Authors are sometimes lazy and often fail to close some tags as required by the HTML standard. This causes some problems for the parser.
For this heuristic reason, not all possible tags are registered as composite tags, which is what generates the 'parent/child' nesting relationship. It is considered better to have a valid, less nested parse than a possibly invalid parse.
You are free to add whatever nodes you like as composite nodes using the prototypical node factory paradigm.
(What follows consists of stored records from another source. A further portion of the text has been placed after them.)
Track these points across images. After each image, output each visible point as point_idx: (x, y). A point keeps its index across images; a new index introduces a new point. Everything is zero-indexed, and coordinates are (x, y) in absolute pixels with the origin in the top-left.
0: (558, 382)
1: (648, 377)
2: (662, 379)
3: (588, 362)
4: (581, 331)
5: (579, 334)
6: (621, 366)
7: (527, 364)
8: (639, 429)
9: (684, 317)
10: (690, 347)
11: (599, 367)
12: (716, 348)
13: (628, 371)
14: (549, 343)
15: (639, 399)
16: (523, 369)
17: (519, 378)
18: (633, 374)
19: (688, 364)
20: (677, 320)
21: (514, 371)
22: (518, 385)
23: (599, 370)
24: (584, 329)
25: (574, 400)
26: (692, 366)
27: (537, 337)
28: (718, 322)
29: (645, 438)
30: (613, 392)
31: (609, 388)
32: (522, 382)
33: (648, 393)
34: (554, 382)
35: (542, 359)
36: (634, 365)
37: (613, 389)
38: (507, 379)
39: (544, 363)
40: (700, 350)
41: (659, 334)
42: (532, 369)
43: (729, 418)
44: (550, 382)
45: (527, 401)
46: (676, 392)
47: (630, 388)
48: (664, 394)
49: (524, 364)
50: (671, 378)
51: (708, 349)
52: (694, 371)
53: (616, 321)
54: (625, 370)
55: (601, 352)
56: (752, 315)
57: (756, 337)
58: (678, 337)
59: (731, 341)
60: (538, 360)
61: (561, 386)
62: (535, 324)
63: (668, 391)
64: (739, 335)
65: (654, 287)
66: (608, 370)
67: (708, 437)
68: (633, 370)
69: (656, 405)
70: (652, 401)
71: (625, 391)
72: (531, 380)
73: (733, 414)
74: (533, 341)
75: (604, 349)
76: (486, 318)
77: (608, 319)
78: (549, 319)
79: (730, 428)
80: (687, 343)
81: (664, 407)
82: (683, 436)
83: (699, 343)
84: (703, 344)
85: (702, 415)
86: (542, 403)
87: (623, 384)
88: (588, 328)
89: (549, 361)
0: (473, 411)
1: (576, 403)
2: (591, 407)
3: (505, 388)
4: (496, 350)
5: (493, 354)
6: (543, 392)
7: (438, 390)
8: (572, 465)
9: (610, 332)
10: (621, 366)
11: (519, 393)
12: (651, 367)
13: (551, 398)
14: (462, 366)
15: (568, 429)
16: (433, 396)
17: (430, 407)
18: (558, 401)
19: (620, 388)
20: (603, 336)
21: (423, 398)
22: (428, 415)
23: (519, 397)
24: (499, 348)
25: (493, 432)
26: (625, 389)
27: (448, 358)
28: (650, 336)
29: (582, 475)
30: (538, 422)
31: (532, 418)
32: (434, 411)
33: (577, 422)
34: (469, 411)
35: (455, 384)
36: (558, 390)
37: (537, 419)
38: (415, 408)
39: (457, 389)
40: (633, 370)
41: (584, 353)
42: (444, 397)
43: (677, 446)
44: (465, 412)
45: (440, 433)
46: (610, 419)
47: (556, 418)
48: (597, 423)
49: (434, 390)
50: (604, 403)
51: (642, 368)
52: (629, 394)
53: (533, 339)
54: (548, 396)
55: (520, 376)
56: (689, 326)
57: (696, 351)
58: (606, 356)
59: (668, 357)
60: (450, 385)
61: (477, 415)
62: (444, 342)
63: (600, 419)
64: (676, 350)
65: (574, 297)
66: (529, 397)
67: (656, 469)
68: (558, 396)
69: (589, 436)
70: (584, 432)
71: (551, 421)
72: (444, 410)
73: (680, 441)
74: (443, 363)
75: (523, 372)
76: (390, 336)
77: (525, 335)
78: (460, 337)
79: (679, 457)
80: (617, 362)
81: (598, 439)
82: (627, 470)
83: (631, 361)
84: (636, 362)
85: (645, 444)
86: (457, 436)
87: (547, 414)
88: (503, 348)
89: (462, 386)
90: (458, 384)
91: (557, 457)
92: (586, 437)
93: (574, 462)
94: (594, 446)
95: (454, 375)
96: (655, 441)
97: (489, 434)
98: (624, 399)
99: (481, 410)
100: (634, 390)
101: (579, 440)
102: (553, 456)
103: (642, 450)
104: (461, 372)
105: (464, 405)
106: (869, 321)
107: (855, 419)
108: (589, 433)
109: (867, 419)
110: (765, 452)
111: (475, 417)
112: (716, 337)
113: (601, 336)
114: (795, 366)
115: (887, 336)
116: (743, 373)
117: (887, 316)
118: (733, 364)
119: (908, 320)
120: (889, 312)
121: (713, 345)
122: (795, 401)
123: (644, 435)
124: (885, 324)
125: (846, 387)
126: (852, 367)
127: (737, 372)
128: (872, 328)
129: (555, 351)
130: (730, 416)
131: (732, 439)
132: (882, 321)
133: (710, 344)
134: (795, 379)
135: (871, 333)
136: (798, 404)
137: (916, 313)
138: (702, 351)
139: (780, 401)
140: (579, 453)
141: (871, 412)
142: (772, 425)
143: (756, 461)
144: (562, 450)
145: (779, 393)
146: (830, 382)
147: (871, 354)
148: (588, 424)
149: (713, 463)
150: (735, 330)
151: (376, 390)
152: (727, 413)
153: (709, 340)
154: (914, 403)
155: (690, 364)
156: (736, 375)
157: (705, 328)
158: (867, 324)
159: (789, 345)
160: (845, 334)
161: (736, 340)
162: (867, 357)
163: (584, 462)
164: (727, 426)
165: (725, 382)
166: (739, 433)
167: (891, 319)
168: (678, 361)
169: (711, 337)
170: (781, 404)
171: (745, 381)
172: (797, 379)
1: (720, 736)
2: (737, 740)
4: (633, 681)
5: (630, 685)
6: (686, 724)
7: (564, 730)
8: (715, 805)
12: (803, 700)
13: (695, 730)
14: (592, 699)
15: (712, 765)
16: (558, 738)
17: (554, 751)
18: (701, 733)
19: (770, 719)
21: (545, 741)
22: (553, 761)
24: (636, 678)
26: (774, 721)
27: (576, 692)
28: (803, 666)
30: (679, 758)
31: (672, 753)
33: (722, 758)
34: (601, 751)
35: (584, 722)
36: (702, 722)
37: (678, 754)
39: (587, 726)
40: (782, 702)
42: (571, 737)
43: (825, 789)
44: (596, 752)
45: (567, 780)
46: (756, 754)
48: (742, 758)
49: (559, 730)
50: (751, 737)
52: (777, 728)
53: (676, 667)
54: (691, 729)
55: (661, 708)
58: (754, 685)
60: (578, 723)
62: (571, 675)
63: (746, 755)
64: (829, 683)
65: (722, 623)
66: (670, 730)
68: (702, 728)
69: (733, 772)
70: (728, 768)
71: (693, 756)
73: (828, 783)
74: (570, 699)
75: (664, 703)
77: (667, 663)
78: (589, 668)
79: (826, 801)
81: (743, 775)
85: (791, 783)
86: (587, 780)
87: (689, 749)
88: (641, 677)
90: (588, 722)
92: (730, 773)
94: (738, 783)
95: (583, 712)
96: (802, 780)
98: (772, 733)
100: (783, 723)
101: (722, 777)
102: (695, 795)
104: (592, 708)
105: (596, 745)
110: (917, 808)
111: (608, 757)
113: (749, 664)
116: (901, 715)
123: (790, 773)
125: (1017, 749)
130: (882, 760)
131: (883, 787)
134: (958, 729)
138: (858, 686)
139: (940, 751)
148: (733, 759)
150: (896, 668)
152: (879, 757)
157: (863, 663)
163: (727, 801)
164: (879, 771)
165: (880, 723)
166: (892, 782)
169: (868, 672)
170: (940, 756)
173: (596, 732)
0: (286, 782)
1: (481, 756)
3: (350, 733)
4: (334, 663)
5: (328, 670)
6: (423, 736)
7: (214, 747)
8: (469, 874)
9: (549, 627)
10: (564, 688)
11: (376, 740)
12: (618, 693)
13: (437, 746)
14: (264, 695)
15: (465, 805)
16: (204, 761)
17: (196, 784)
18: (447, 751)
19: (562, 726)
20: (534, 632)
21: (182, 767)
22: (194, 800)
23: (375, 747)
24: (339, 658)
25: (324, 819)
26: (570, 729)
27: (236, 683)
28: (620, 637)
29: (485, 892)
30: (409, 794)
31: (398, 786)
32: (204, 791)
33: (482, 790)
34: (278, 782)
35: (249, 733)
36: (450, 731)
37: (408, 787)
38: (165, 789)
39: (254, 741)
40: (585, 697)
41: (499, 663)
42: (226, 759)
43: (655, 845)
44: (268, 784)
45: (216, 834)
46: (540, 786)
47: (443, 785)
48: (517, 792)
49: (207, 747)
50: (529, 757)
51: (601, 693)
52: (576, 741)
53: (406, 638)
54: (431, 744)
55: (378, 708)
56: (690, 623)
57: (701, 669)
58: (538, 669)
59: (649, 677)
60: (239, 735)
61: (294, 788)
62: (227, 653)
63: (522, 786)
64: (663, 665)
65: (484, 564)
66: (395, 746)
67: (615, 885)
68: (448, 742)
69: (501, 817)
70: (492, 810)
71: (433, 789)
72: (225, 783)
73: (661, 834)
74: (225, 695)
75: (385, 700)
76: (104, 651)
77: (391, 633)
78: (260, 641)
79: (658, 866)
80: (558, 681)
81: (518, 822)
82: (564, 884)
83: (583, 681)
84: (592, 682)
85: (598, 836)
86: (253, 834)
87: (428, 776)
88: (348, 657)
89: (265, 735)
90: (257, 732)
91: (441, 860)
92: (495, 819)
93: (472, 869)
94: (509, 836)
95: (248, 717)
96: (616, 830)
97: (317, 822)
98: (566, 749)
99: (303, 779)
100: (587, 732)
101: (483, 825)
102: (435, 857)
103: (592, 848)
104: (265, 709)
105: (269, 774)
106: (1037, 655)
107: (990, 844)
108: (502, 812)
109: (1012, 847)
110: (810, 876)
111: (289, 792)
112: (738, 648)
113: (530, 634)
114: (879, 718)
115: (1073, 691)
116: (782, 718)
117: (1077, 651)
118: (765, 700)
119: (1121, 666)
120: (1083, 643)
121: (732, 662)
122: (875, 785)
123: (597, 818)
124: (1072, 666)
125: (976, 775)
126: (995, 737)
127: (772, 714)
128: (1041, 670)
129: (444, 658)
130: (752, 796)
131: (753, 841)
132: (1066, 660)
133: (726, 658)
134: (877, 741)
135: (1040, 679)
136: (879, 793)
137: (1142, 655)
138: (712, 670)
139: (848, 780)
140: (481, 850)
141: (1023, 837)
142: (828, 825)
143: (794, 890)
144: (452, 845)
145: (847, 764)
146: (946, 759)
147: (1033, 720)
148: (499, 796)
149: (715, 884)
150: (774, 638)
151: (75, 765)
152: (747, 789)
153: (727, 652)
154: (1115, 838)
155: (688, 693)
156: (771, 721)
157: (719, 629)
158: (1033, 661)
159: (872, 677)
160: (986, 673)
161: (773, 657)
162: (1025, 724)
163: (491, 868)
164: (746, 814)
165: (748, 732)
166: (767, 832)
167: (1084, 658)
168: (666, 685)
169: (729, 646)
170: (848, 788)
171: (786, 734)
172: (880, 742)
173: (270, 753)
First create your class that derives from CompositeTagNode (copy and modify one of the existing tags that is most like your desired tag):
public class BoldTag extends CompositeTag { private static final String[] mIds = new String[] {"B"}; public BoldTag () { } public String[] getIds () { return (mIds); } public String[] getEnders () { return (mIds); } public String[] getEndTagEnders () { return (new String[0]); } }
Then, register an instance of your node with a PrototypicalNodeFactory:
PrototypicalNodeFactory factory = new PrototypicalNodeFactory (); factory.registerTag (new BoldTag ()); parser.setNodeFactory (factory);
The problem becomes detecting when the tag doesn't have a </B> like it should, so getEnders() and getEndTagEnders() should probably have a longer list of tag names. Enders are the tag names that force an end tag to be generated, while EndTagEnders are the end tags (</xxx>) that force an end tag to be generated.